The Real Cost Comparison (April 2026)
Let me put actual numbers on this, because that’s what really matters.
| Feature | Claude Code (Pro, $20/mo) | Goose (Free + own API keys) |
|---|---|---|
| Monthly cost | $20-$200 | $5-$15 (API usage) |
| Model flexibility | Claude only | Claude, GPT-4, Llama, any OpenAI-compatible |
| Open source | No | Yes (Apache 2.0) |
| Self-hosted | No | Yes |
| Context awareness | Excellent | Very good |
| Setup complexity | Minimal (just install) | Moderate (need API keys) |
| Community plugins | Growing | Active open-source community |
Here’s my honest take: if you’re a professional developer shipping code daily and you value your time above everything else, Claude Code’s polished experience might be worth the premium. The extra polish — the proactive suggestions, the faster convergence on solutions, the seamless project understanding — those minutes add up over a year.
But if you’re a solo developer, a student, or someone who just wants AI coding help without committing to another monthly subscription, Goose is genuinely compelling. You’re getting 85-90% of the capability at roughly 25% of the cost.

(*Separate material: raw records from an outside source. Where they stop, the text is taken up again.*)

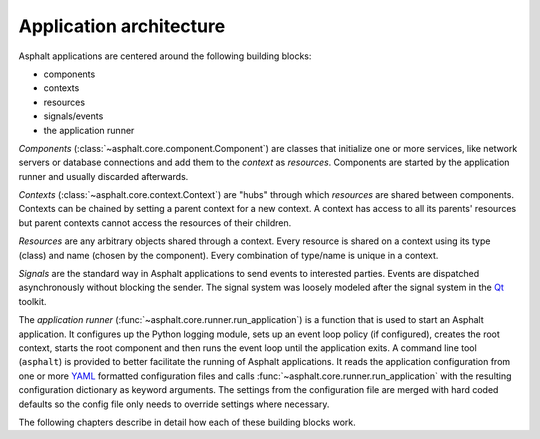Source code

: Application architecture
========================

Asphalt applications are centered around the following building blocks:

* components
* contexts
* resources
* signals/events
* the application runner

*Components* (:class:`~asphalt.core.component.Component`) are classes that initialize one or more
services, like network servers or database connections and add them to the *context* as
*resources*. Components are started by the application runner and usually discarded afterwards.

*Contexts* (:class:`~asphalt.core.context.Context`) are "hubs" through which *resources* are shared
between components. Contexts can be chained by setting a parent context for a new context.
A context has access to all its parents' resources but parent contexts cannot access the resources
of their children.

*Resources* are any arbitrary objects shared through a context. Every resource is shared on a
context using its type (class) and name (chosen by the component). Every combination of type/name
is unique in a context.

*Signals* are the standard way in Asphalt applications to send events to interested parties.
Events are dispatched asynchronously without blocking the sender. The signal system was loosely
modeled after the signal system in the Qt_ toolkit.

The *application runner* (:func:`~asphalt.core.runner.run_application`) is a function that is used
to start an Asphalt application. It configures up the Python logging module, sets up an event
loop policy (if configured), creates the root context, starts the root component and then runs the
event loop until the application exits. A command line tool (``asphalt``) is provided to better
facilitate the running of Asphalt applications. It reads the application configuration from one or
more YAML_ formatted configuration files and calls :func:`~asphalt.core.runner.run_application`
with the resulting configuration dictionary as keyword arguments. The settings from the
configuration file are merged with hard coded defaults so the config file only needs to override
settings where necessary.

The following chapters describe in detail how each of these building blocks work.

.. _Qt: https://www.qt.io/
.. _YAML: http://yaml.org/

One Thing That Surprised Me About Goose
During my testing, I connected Goose to a local Llama 3 model running on my machine (I’ve got a machine with an RTX 4090, so local inference is actually viable). The quality wasn’t as good as cloud-based Claude, obviously, but it was usable for code completion and simple refactoring tasks. And it cost exactly zero dollars beyond electricity.
This is something Claude Code simply cannot do. The walled garden approach means you’re locked into Anthropic’s models and pricing forever. Goose gives you an escape hatch — if Claude raises prices, you switch to GPT-5. If OpenAI raises prices, you switch to the latest open-source model. That flexibility has real economic value that’s hard to quantify but easy to appreciate.
Who Should Use Which Tool?
I’d recommend Claude Code if you:
- Work at a company that can expense the subscription
- Want the most polished, zero-friction experience
- Primarily work in languages where Claude excels (TypeScript, Python, Rust)
- Don’t want to manage API keys or configure models
I’d recommend Goose if you:
- Are cost-conscious (students, freelancers, indie hackers)
- Want to experiment with different models
- Care about open-source software and self-hosting
- Already have API credits from OpenAI or Anthropic
- Want to run local models for privacy-sensitive code
My Personal Decision
After this comparison, I’m keeping Goose as my daily driver and canceling my Claude Code Pro subscription. Not because Goose is better — honestly, Claude Code edges it out on raw capability. But the cost-to-value ratio for my use case (side projects, occasional consulting work, writing code tutorials like this one) heavily favors Goose. Saving $240 a year lets me spend that money on better hardware, and that RTX upgrade will make my local models run faster, which closes the gap even further.
That said, I’d understand completely if you chose differently. If you bill $150+ per hour as a developer, the time savings from Claude Code’s extra polish pays for itself in under an hour of saved debugging time each month. Do the math for your situation.